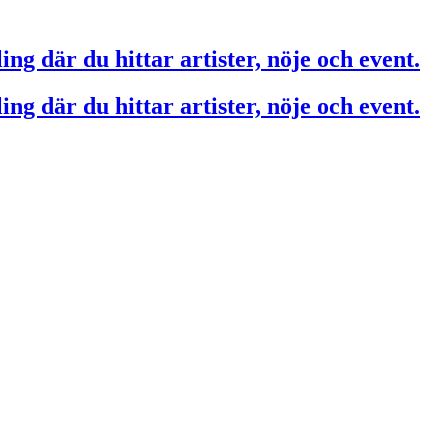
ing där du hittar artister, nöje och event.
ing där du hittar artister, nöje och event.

○ ○ ○ ○

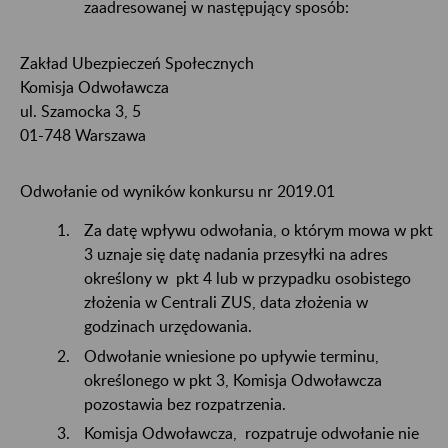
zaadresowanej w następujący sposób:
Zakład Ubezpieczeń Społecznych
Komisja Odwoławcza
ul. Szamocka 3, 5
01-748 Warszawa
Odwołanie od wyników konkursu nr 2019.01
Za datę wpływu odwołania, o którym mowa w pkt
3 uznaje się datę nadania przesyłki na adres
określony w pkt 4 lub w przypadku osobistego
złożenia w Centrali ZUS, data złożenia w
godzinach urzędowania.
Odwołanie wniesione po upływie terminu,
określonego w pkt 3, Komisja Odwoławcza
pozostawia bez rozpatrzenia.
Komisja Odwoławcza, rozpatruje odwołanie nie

○ ○ ○ ○

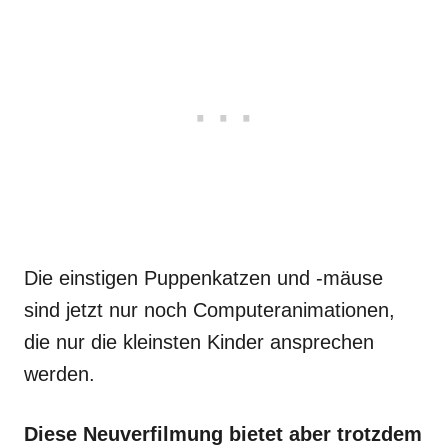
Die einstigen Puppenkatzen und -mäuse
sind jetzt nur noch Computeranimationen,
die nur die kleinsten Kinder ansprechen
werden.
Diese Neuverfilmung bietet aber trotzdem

○ ○ ○ ○

§ AIM OF THE TASK
Output exactly the lines of the material above from the one containing "zaadresowanej w następujący" up to and including the one containing "Komisja Odwoławcza, rozpatruje odwołanie nie".

§ RESULT
zaadresowanej w następujący sposób:
Zakład Ubezpieczeń Społecznych
Komisja Odwoławcza
ul. Szamocka 3, 5
01-748 Warszawa
Odwołanie od wyników konkursu nr 2019.01
Za datę wpływu odwołania, o którym mowa w pkt
3 uznaje się datę nadania przesyłki na adres
określony w pkt 4 lub w przypadku osobistego
złożenia w Centrali ZUS, data złożenia w
godzinach urzędowania.
Odwołanie wniesione po upływie terminu,
określonego w pkt 3, Komisja Odwoławcza
pozostawia bez rozpatrzenia.
Komisja Odwoławcza, rozpatruje odwołanie nie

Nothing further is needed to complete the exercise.